Toronto, Macmillan, c1984.
198pp, cloth, $14.95.
ISBN 0-7715-9870-X.


Grades 12 and up.
Reviewed by Joan VanSickle.

Volume 12 Number 5
1984 September


Ursell's poetic descriptive style creates strong visual imagery to paint a rapid-fire account of the history of the Prairies. He has done in words what cartoon and video producers do in pictures; he has transformed two hundred years of historical facts into a series of explosive impressions incorporating humour, emotion, and satire.

Perdue, French for "lost," is the central mythic character in the novel. Born as the first white men invade the Prairies, Perdue's childhood parallels the first one hundred years. His adulthood begins at the turn of the century when he assumes responsibility for the maintenance of the promise and the dream of the land.

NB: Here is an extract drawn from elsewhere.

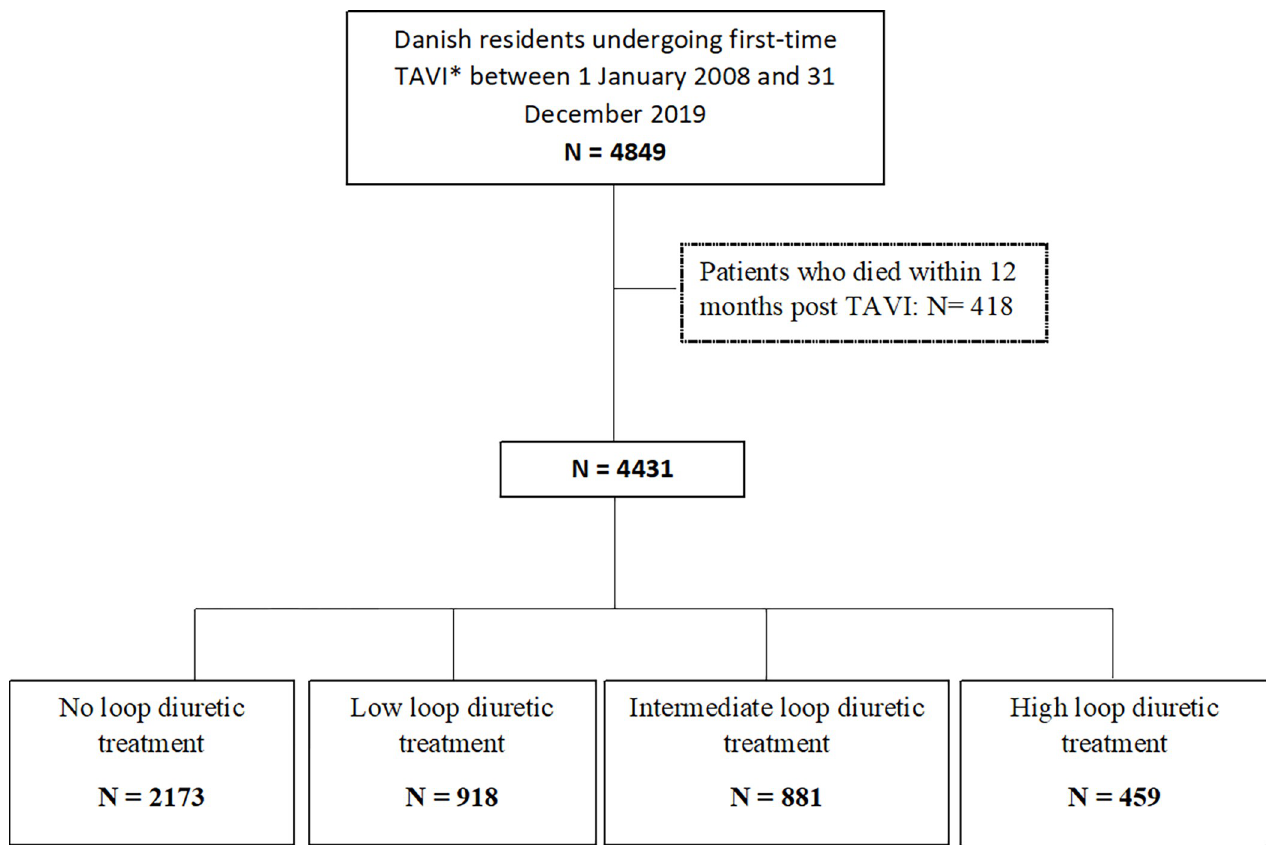
Fig 1. Flow chart of the study population selection process. Abbreviations: TAVI, transcatheter aortic valve implantation. Low loop diuretic treatment 1–40 mg of furosemide (or equivalent bumetanide); intermediate loop diuretic treatment 41–120 mg of furosemide; high loop diuretic treatment > 120 mg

Through the novel march Hussars, immigrants, a king, Indians, oil men, builders, and significant Giants. These characters, representing the populations who have shaped prairie life, are portrayed in caricature. They derive from historical political cartoons, from Indian mythology, from North American folklore. They are strong, brutal and determined, and their effects on the land are brought about in a violent manner.

Ursell's commentary on the tragic abuse of the land ends in hope as the buffalo begin to repopulate their ravaged ranks, as the oil scavengers leave the fields and as the sweet smells of grass and gophers return. Perdue, through whose eyes the parade is seen, never speaks; however, his poignant appeal for the future is the voice of the land itself.

The book is moving, amusing, and uplifting. Recommended, for senior history and English students.


Joan VanSickle Heaton, Sydenham H. S., Sydenham, ON.